You can't fight city hall, but with enough signatures you can try and tell the officials what to do.
Two separate ballot initiative efforts are under way that would give voters the opportunity to formulate city law when they head to the polls this fall.
One ballot initiative would have the city take a look at buying Alaska Electric Light & Power Co., the private electric utility that recently more than quadrupled its residential electric rates after avalanches destroyed part of the transmission line it was responsible for maintaining. The other initiative would put up roadblocks to building a parking garage downtown.
The idea for having the city look into the feasibility of making AEL&P a public utility grew from a "coalescing of frustration, anger and fear of what happened in the wake of the avalanches," said one of the co-sponsors of the initiative, Mike Orford.
He said a ballot initiative would help raise the public's consciousness about how AEL&P is managed and offer a look at potential alternatives that might be better for the city's electric rate payers.
AEL&P has no interest in being bought by the city, company spokesman Scott Willis said, adding that its sticker price could be more than $200 million.
"We believe that AEL&P has provided good service to the community of Juneau for 115 years, and we believe we're in the best position to continue to do that," Willis said. He added that the company would be watching the ballot initiative process closely.
The other ballot initiative would require public hearings before building a parking garage downtown on Telephone Hill.
The project strays from the city's long-range waterfront plan, said initiative sponsor Dixie Hood, and it hasn't been properly vetted by the public. The city attorney recently approved the wording of Hood's initiative after rejecting an earlier version.

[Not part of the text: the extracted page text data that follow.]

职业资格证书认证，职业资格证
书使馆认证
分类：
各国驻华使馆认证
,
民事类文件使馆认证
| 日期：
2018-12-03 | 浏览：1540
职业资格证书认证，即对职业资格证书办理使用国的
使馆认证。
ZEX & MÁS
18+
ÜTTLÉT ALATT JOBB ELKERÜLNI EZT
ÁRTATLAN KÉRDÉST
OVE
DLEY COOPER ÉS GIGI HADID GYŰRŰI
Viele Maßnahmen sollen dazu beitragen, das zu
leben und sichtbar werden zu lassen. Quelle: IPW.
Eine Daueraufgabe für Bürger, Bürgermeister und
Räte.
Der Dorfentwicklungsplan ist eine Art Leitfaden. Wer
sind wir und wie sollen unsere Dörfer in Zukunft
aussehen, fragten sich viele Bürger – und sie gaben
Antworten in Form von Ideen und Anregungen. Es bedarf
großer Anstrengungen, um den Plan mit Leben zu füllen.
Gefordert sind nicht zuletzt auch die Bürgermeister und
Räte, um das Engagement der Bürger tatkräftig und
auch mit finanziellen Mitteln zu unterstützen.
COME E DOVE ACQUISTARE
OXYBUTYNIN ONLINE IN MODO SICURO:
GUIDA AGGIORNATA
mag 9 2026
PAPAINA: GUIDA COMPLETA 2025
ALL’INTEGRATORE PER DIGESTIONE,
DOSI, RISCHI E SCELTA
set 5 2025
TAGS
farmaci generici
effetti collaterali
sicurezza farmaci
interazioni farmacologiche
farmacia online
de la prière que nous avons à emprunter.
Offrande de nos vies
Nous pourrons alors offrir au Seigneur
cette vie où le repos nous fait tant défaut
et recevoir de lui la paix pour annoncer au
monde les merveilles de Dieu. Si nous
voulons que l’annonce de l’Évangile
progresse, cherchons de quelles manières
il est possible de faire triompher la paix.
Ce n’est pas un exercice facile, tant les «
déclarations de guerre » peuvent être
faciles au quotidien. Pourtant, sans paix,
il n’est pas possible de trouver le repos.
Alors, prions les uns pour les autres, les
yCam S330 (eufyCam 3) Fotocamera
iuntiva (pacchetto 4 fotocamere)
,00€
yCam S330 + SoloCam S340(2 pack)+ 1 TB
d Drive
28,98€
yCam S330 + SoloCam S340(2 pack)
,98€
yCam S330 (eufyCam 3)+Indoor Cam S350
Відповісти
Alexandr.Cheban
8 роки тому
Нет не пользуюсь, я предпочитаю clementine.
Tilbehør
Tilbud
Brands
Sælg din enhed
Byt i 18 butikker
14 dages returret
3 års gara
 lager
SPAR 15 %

Hood said she has talked to Juneau residents who know little about the city's parking plans, which she said is not in the best interest of its citizens.
"They express total surprise," Hood said.
Voters approved $7.7 million for a parking garage project during the 2005 city election by passing a temporary sales tax extension, which will fund part of the garage.
Supporters of both initiatives have 30 days after they pick up petition materials from the city to collect the 2,485 signatures needed to get their ideas before voters. The number of signatures needed is a quarter of the total number of votes cast during the last municipal election.
Last year, voters rejected fluoridating the city's water supplies in one of the most expensive ballot initiative fights in the city's history.